A 94 años del quiebre de nuestra historia ancestral
Por: Iván Escobar
El 22 de enero de 1932 las poblaciones indígenas del occidente del país se insurreccionaron en contra de las fuerzas gubernamentales y en contra de las familias más ricas de esta nación centroamericana. El malestar acumulado entre los indígenas venía desde los años de 1881-1882 cuando el Estado salvadoreño impulsó el despojo de las tierras comunales y ejidales a través de una gran reforma Liberal promovida por el entonces presidente Rafael Zaldívar.
Con esta reforma Liberal, el Estado salvadoreño obligó a los antiguos herederos de las tierras, es decir, a los pueblos indígenas que por años trabajaron y vivieron de la tierra heredada de sus ancestros, fueron despojados de sus territorios. Fue la mayor agresión sufrida por los pueblos originarios en tiempos posteriores a la colonia.

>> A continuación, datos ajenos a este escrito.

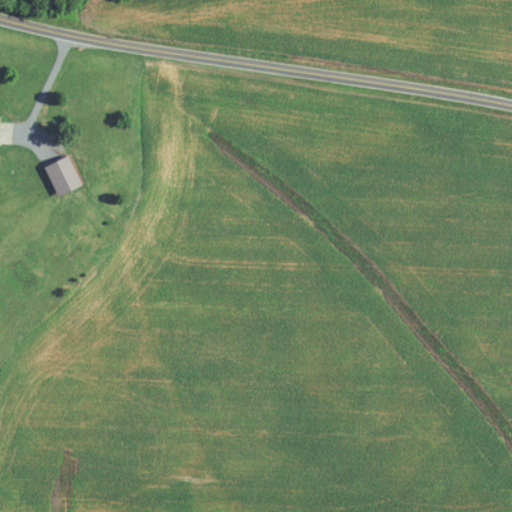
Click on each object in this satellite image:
road: (255, 63)
road: (48, 83)
building: (62, 174)
road: (352, 303)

La primera gran represión indígena fue contra las poblaciones nonualcas, encabezadas por Anastasio Aquino, que ya en 1833 habían reclamado la explotación y marginación a partir del Estado y las familias entonces beneficiadas con la producción del Añil, la más importante en tiempos postcoloniales.
Con la reforma del gobierno de Zaldívar las poblaciones indígenas pasaron a ser jornaleros agrícolas asalariados, es decir, empleados de un patrón que hasta el día de hoy no les ha garantizado el pago justo ni una vida digna por su labor agrícola.

En aquellos años, el país apostaba por el monocultivo del café, luego de la caída de las exportaciones de Añil, la oligarquía salvadoreña presionaba a las autoridades gubernamentales para tomar las propiedades ancestrales y según ellos, así garantizar un mejor desarrollo para el país.
Pero la bonanza y la riqueza que el café trajo años posteriores no se reflejó en mejores condiciones de vida para los indígenas, ahora llamados campesinos o jornaleros, al contrario, la explotación, marginación y exclusión social fue más que evidente, y producto de la presurosa reforma Liberal, pasaron de ser dueños de las tierras, a inquilinos de pequeños lotes e improductivos terrenos, por los cuales además tenían que pagar para el uso.
Además del trabajo que debían hacer casi gratuito para los nuevos propietarios, ha sido la principal causa de los problemas sociales que el país ha vivido luego de todo este proceso.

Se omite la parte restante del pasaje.